Texto ::
Durante casi un siglo y un tercio, esta sociedad funcionó bien para el gobierno y para la LCS. La LCS se benefició de su monopolio y, a través de ella el gobierno ejerció el control sobre la difusión de la información. Hacia el final del siglo XVII, sin embargo, debido a cambios políticos más amplios, el gobierno relajó su política de censura, y permitió que el monopolio de la LCS caducara. Esto significaba que la impresión podía volver a su estado anárquico anterior y, por tanto, se consideró una amenaza económica directa a los miembros de la LCS, acostumbrados como estaban a tener licencia exclusiva para la edición de libros. La disolución del monopolio podía haber sido una buena noticia para los largamente reprimidos autores y los impresores independientes, pero era un desastre para la LCS. Así que tuvieron que elaborar una estrategia para conservar su posición en el nuevo clima político liberal.

Partes del ejercicio ::
• A. Responde, según el texto sobre el monopolio de la LCS:
(i) ¿Durante cuánto tiempo funcionó bien la sociedad para el gobierno y para la LCS?
(ii) ¿Hacia qué momento relajó el gobierno su política de censura?
(iii) ¿Para quién la disolución del monopolio era un desastre?
• B. Prosigue el texto sobre el monopolio de la LCS a partir de su última oración.
El listado que aparece a continuación es material aparte, sin relación con el texto.

Material presentado ::
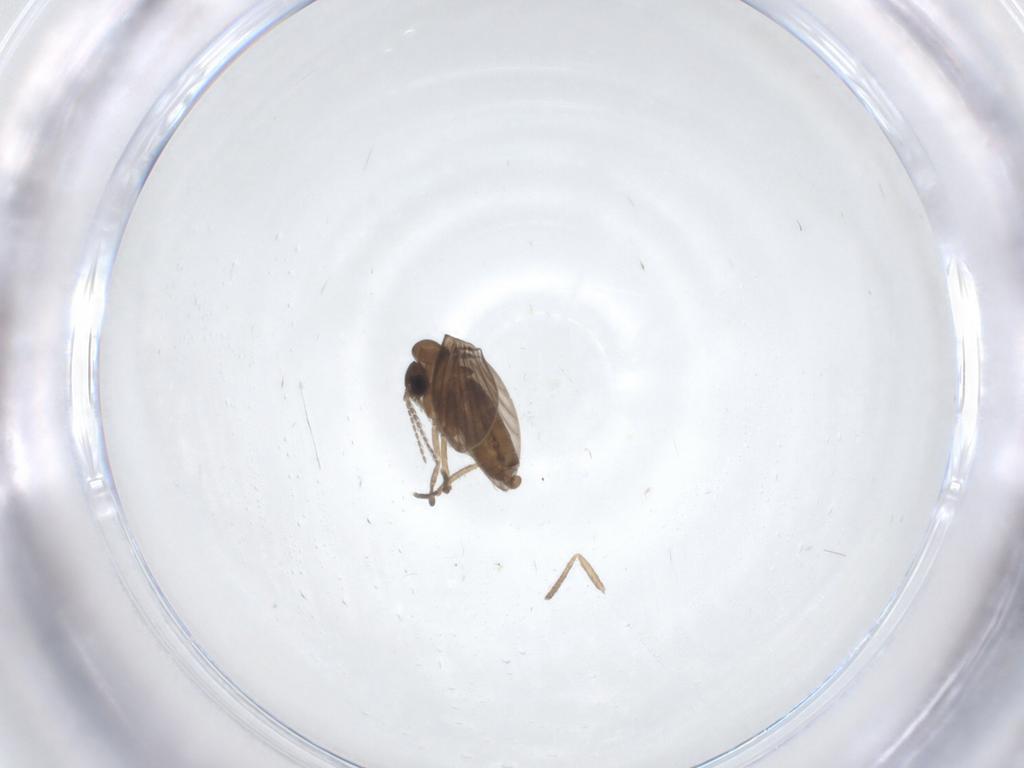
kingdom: Animalia
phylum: Arthropoda
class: Insecta
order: Diptera
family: Psychodidae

Respuestas ::
• A.
(i) Durante casi un siglo y un tercio.
(ii) Hacia el final del siglo XVII.
(iii) Para la LCS.

• B.
La LCS basó su estrategia en un plan crucial que se ha quedado incrustado al mundo editorial desde entonces: los autores no tienen los medios para distribuir sus propias obras. Escribir un libro requiere sólo la pluma, papel y tiempo. Sin embargo, la distribución de un libro requiere de máquinas de impresión, redes de transporte y una inversión inicial en materiales y composición. Así, razonó la LCS, los escritores siempre necesitan la cooperación de un editor para hacer que su trabajo llegue al público. Su estrategia utilizó este hecho como una ventaja máxima. Fueron ante el Parlamento y expusieron el entonces nuevo argumento de que los autores tenían un natural e inherente derecho a la propiedad de lo que escribieran y que, además, la propiedad podía ser transferida a terceros por contrato, como cualquier otra forma de propiedad.
Su argumento logró convencer al Parlamento. La LCS había logrado evitar el odio a la censura, presentando el asunto como los nuevos derechos de autor pues sabían que los autores no tendrían otra opción que otorgar esos derechos a un editor para lograr distribuir su obra. Hubo algunas disputas judiciales y políticas sobre los detalles, pero al final los argumentos de la LCS permanecieron más o menos intactos, y se convirtió en parte de la ley estatutaria inglesa. Los primeros derechos de autor modernos, el Estatuto de Anna, fueron aprobados en 1709 y entraron en vigor en 1710.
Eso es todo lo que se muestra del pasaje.